[Stored items from a collection]
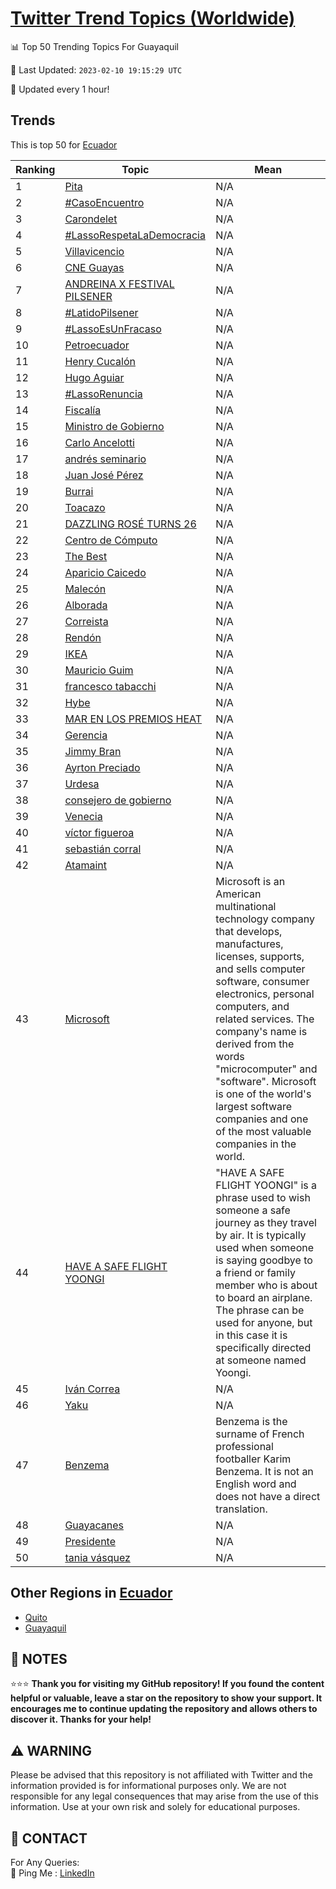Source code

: [Twitter Trend Topics (Worldwide)](https://github.com/ErcinDedeoglu/Twitter-Trend-Topics)
==========


📊 Top 50 Trending Topics For Guayaquil

📆 Last Updated: `2023-02-10 19:15:29 UTC`

🔧 Updated every 1 hour!


## Trends

This is top 50 for [Ecuador](</Ecuador>)

| Ranking | Topic | Mean |
| ------- | ------------ | ------------ |
| 1 | [Pita](http://twitter.com/search?q=Pita) | N/A |
| 2 | [#CasoEncuentro](http://twitter.com/search?q=%23CasoEncuentro) | N/A |
| 3 | [Carondelet](http://twitter.com/search?q=Carondelet) | N/A |
| 4 | [#LassoRespetaLaDemocracia](http://twitter.com/search?q=%23LassoRespetaLaDemocracia) | N/A |
| 5 | [Villavicencio](http://twitter.com/search?q=Villavicencio) | N/A |
| 6 | [CNE Guayas](http://twitter.com/search?q=CNE+Guayas) | N/A |
| 7 | [ANDREINA X FESTIVAL PILSENER](http://twitter.com/search?q=ANDREINA+X+FESTIVAL+PILSENER) | N/A |
| 8 | [#LatidoPilsener](http://twitter.com/search?q=%23LatidoPilsener) | N/A |
| 9 | [#LassoEsUnFracaso](http://twitter.com/search?q=%23LassoEsUnFracaso) | N/A |
| 10 | [Petroecuador](http://twitter.com/search?q=Petroecuador) | N/A |
| 11 | [Henry Cucalón](http://twitter.com/search?q=Henry+Cucal%c3%b3n) | N/A |
| 12 | [Hugo Aguiar](http://twitter.com/search?q=Hugo+Aguiar) | N/A |
| 13 | [#LassoRenuncia](http://twitter.com/search?q=%23LassoRenuncia) | N/A |
| 14 | [Fiscalía](http://twitter.com/search?q=Fiscal%c3%ada) | N/A |
| 15 | [Ministro de Gobierno](http://twitter.com/search?q=Ministro+de+Gobierno) | N/A |
| 16 | [Carlo Ancelotti](http://twitter.com/search?q=Carlo+Ancelotti) | N/A |
| 17 | [andrés seminario](http://twitter.com/search?q=andr%c3%a9s+seminario) | N/A |
| 18 | [Juan José Pérez](http://twitter.com/search?q=Juan+Jos%c3%a9+P%c3%a9rez) | N/A |
| 19 | [Burrai](http://twitter.com/search?q=Burrai) | N/A |
| 20 | [Toacazo](http://twitter.com/search?q=Toacazo) | N/A |
| 21 | [DAZZLING ROSÉ TURNS 26](http://twitter.com/search?q=DAZZLING+ROS%c3%89+TURNS+26) | N/A |
| 22 | [Centro de Cómputo](http://twitter.com/search?q=Centro+de+C%c3%b3mputo) | N/A |
| 23 | [The Best](http://twitter.com/search?q=The+Best) | N/A |
| 24 | [Aparicio Caicedo](http://twitter.com/search?q=Aparicio+Caicedo) | N/A |
| 25 | [Malecón](http://twitter.com/search?q=Malec%c3%b3n) | N/A |
| 26 | [Alborada](http://twitter.com/search?q=Alborada) | N/A |
| 27 | [Correista](http://twitter.com/search?q=Correista) | N/A |
| 28 | [Rendón](http://twitter.com/search?q=Rend%c3%b3n) | N/A |
| 29 | [IKEA](http://twitter.com/search?q=IKEA) | N/A |
| 30 | [Mauricio Guim](http://twitter.com/search?q=Mauricio+Guim) | N/A |
| 31 | [francesco tabacchi](http://twitter.com/search?q=francesco+tabacchi) | N/A |
| 32 | [Hybe](http://twitter.com/search?q=Hybe) | N/A |
| 33 | [MAR EN LOS PREMIOS HEAT](http://twitter.com/search?q=MAR+EN+LOS+PREMIOS+HEAT) | N/A |
| 34 | [Gerencia](http://twitter.com/search?q=Gerencia) | N/A |
| 35 | [Jimmy Bran](http://twitter.com/search?q=Jimmy+Bran) | N/A |
| 36 | [Ayrton Preciado](http://twitter.com/search?q=Ayrton+Preciado) | N/A |
| 37 | [Urdesa](http://twitter.com/search?q=Urdesa) | N/A |
| 38 | [consejero de gobierno](http://twitter.com/search?q=consejero+de+gobierno) | N/A |
| 39 | [Venecia](http://twitter.com/search?q=Venecia) | N/A |
| 40 | [víctor figueroa](http://twitter.com/search?q=v%c3%adctor+figueroa) | N/A |
| 41 | [sebastián corral](http://twitter.com/search?q=sebasti%c3%a1n+corral) | N/A |
| 42 | [Atamaint](http://twitter.com/search?q=Atamaint) | N/A |
| 43 | [Microsoft](http://twitter.com/search?q=Microsoft) | Microsoft is an American multinational technology company that develops, manufactures, licenses, supports, and sells computer software, consumer electronics, personal computers, and related services. The company's name is derived from the words "microcomputer" and "software". Microsoft is one of the world's largest software companies and one of the most valuable companies in the world. |
| 44 | [HAVE A SAFE FLIGHT YOONGI](http://twitter.com/search?q=HAVE+A+SAFE+FLIGHT+YOONGI) | "HAVE A SAFE FLIGHT YOONGI" is a phrase used to wish someone a safe journey as they travel by air. It is typically used when someone is saying goodbye to a friend or family member who is about to board an airplane. The phrase can be used for anyone, but in this case it is specifically directed at someone named Yoongi. |
| 45 | [Iván Correa](http://twitter.com/search?q=Iv%c3%a1n+Correa) | N/A |
| 46 | [Yaku](http://twitter.com/search?q=Yaku) | N/A |
| 47 | [Benzema](http://twitter.com/search?q=Benzema) | Benzema is the surname of French professional footballer Karim Benzema. It is not an English word and does not have a direct translation. |
| 48 | [Guayacanes](http://twitter.com/search?q=Guayacanes) | N/A |
| 49 | [Presidente](http://twitter.com/search?q=Presidente) | N/A |
| 50 | [tania vásquez](http://twitter.com/search?q=tania+v%c3%a1squez) | N/A |



## Other Regions in [Ecuador](</Ecuador>)

* [Quito](</Ecuador/Quito.md>)
* [Guayaquil](</Ecuador/Guayaquil.md>)



## 📝 NOTES

⭐⭐⭐ **Thank you for visiting my GitHub repository! If you found the content helpful or valuable, leave a star on the repository to show your support. It encourages me to continue updating the repository and allows others to discover it. Thanks for your help!**


## ⚠️ WARNING

Please be advised that this repository is not affiliated with Twitter and the information provided is for informational purposes only. We are not responsible for any legal consequences that may arise from the use of this information. Use at your own risk and solely for educational purposes.


## 📨 CONTACT

 For Any Queries:  
            🏓 Ping Me : [LinkedIn](https://www.linkedin.com/in/ercindedeoglu/)
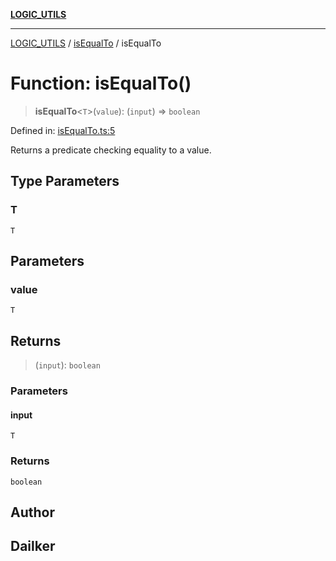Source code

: [**LOGIC_UTILS**](../../README.md)

***

[LOGIC_UTILS](../../README.md) / [isEqualTo](../README.md) / isEqualTo

# Function: isEqualTo()

> **isEqualTo**\<`T`\>(`value`): (`input`) => `boolean`

Defined in: [isEqualTo.ts:5](https://github.com/dailker/everyutil/blob/2a1290e25c1270a5e1af64099b97f8d5fc086e59/src/logic/isEqualTo.ts#L5)

Returns a predicate checking equality to a value.

## Type Parameters

### T

`T`

## Parameters

### value

`T`

## Returns

> (`input`): `boolean`

### Parameters

#### input

`T`

### Returns

`boolean`

## Author

## Dailker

__EXERCISE PROMPT__. Repeat the records above exactly, from the first line through the line containing "Guayas](http://twitter.com/search?q=CNE+Guayas) | N/A |", and leave out the pictures.

__TASK OUTPUT__.
Source code

: [Twitter Trend Topics (Worldwide)](https://github.com/ErcinDedeoglu/Twitter-Trend-Topics)
==========


📊 Top 50 Trending Topics For Guayaquil

📆 Last Updated: `2023-02-10 19:15:29 UTC`

🔧 Updated every 1 hour!


## Trends

This is top 50 for [Ecuador](</Ecuador>)

| Ranking | Topic | Mean |
| ------- | ------------ | ------------ |
| 1 | [Pita](http://twitter.com/search?q=Pita) | N/A |
| 2 | [#CasoEncuentro](http://twitter.com/search?q=%23CasoEncuentro) | N/A |
| 3 | [Carondelet](http://twitter.com/search?q=Carondelet) | N/A |
| 4 | [#LassoRespetaLaDemocracia](http://twitter.com/search?q=%23LassoRespetaLaDemocracia) | N/A |
| 5 | [Villavicencio](http://twitter.com/search?q=Villavicencio) | N/A |
| 6 | [CNE Guayas](http://twitter.com/search?q=CNE+Guayas) | N/A |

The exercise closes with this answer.